Photo: © Barbara Sibley

About the Author

Jennifer Clement is the author of multiple books, including Widow Basquiat and Gun Love. She was awarded the NEA Fellowship for Literature and the Sara Curry Humanitarian Award for Prayers for the Stolen. The president of PEN International, she currently lives in Mexico City.

Author Q&A

Meet Ladydi Garcia Martínez. A girl born in the mountains of Guerrero, Mexico, she is set up to struggle to survive for the early part of her life. You see, young women in this part of the country are left to fend for themselves and to shirk the efforts and intentions of the drug lords who come through the village in search of pretty girls. Scorpions and snakes abound; formal education is not a constant; young girls disguise themselves as boys. This is life in Jennifer Clement’s new novel, Prayers for the Stolen.

Ladydi is a young girl, though, and as is instinct among children, she and her friends talk and gossip and laugh together – and support and save one another when necessary. And if lucky, they grow up. From a childhood in the mountains to a job in Acapulco to a stint in jail, Ladydi is a character with whom you’ll likely fall in love as she takes this journey. We were able to ask Jennifer Clement about her character and the story; here’s what she shared.

PENGUIN RANDOM HOUSE:Ladydi’s way of thinking is so simple yet so magical; she’s truly a unique new character. How did you find her voice? Was there someone on whom her outlook was based?

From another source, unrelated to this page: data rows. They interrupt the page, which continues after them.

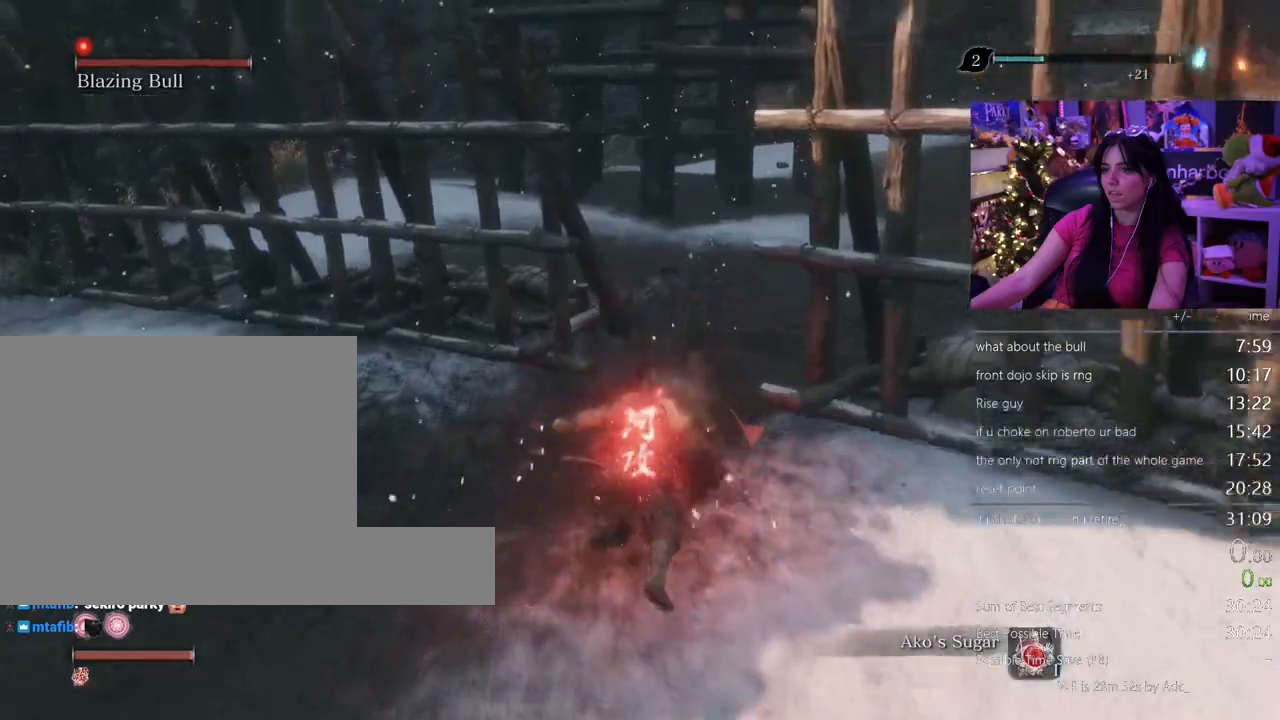
{"keys": ["w"], "mouse": [], "events": [[467, "shift", "up"]]}
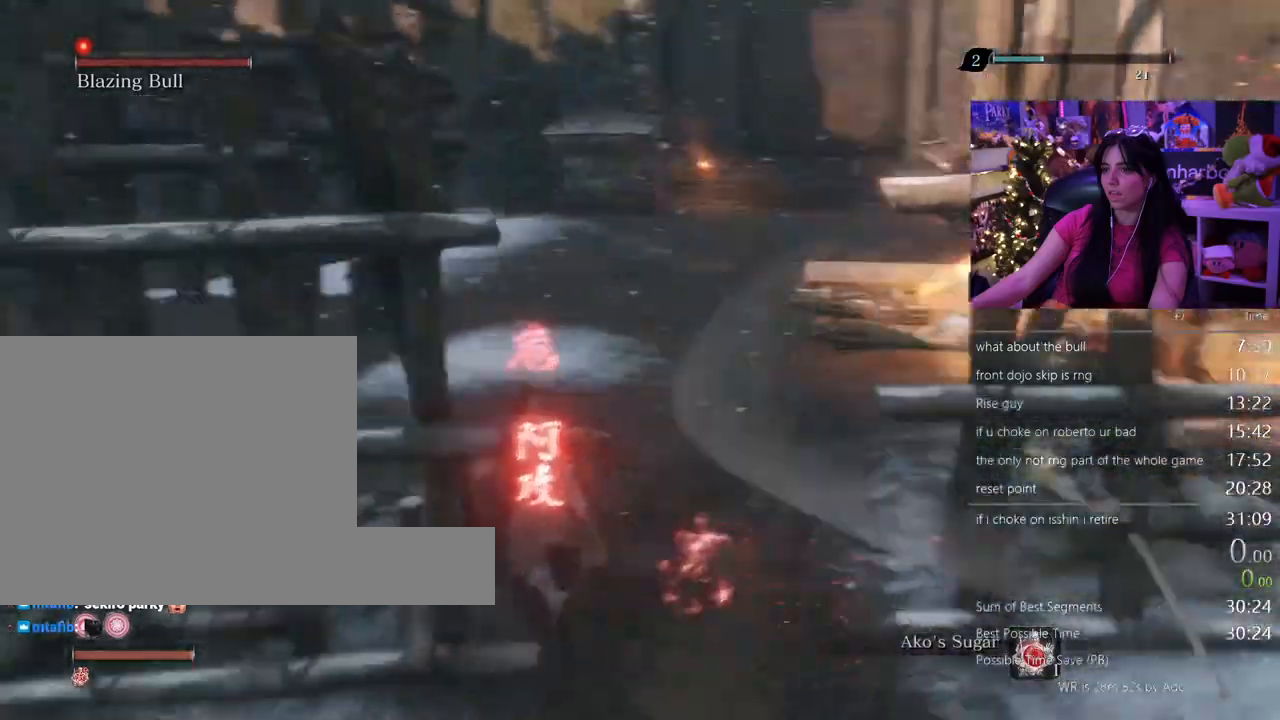
{"keys": ["w"], "mouse": [], "events": []}
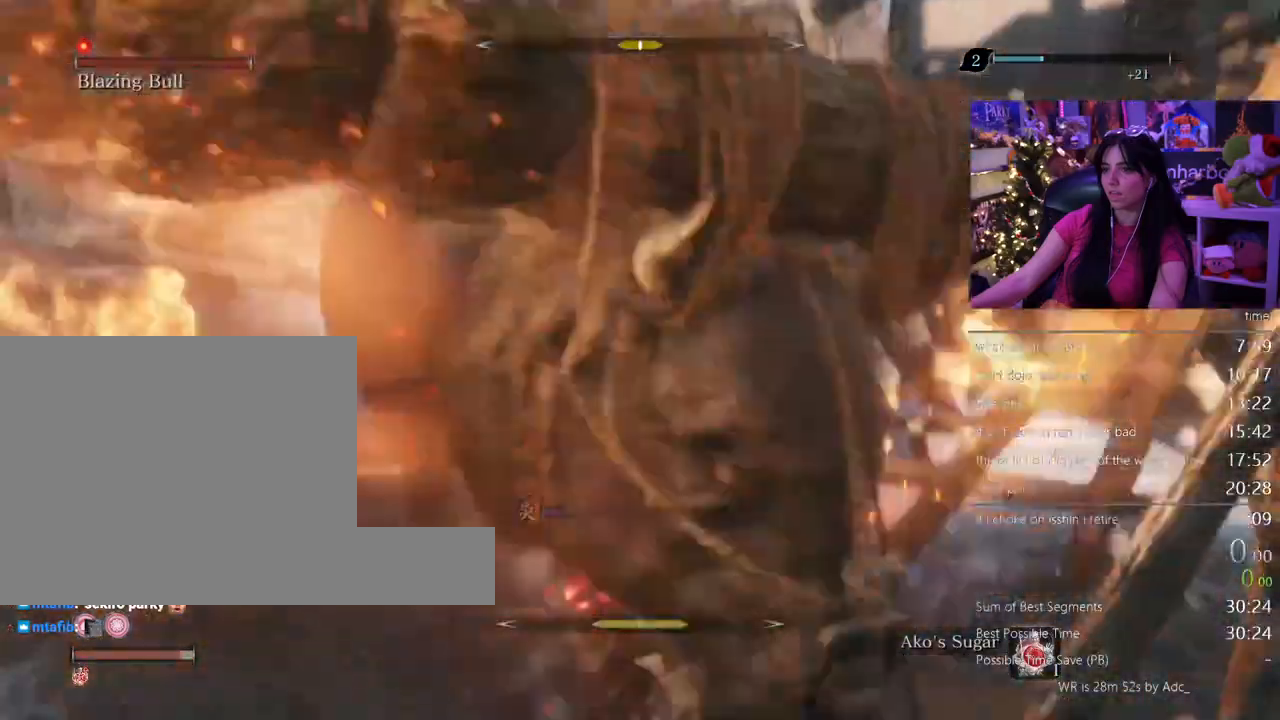
{"keys": ["w"], "mouse": [], "events": []}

JENNIFER CLEMENT: No, she was not based on any person in particular. She came to me. I felt as if I’d tapped into a voice that was not baffled by injustice and cruelty. This moment was crucial to finding those feelings of hers that have no sentimentality and contain a pure acceptance that no one cares. This moment in the writing of the book was decisive for me – the moment I understood her light:

I looked into Luna’s black eyes. She was a small, dark brown Mayan Indian from Guatemala with straight black hair. I was a medium-sized, dark brown mix of Spanish and Aztec blood from Guerrero, Mexico, with frizzy, curly hair, which proved I also had some African slave blood. We were just two pages from the continent’s history books. You could tear us out and roll us into a ball and throw us in the trash.

PRH: From the culture of the mountain Mexicans to the ways of the drug lords to life in prison, what kind of research did you undertake to create these scenes?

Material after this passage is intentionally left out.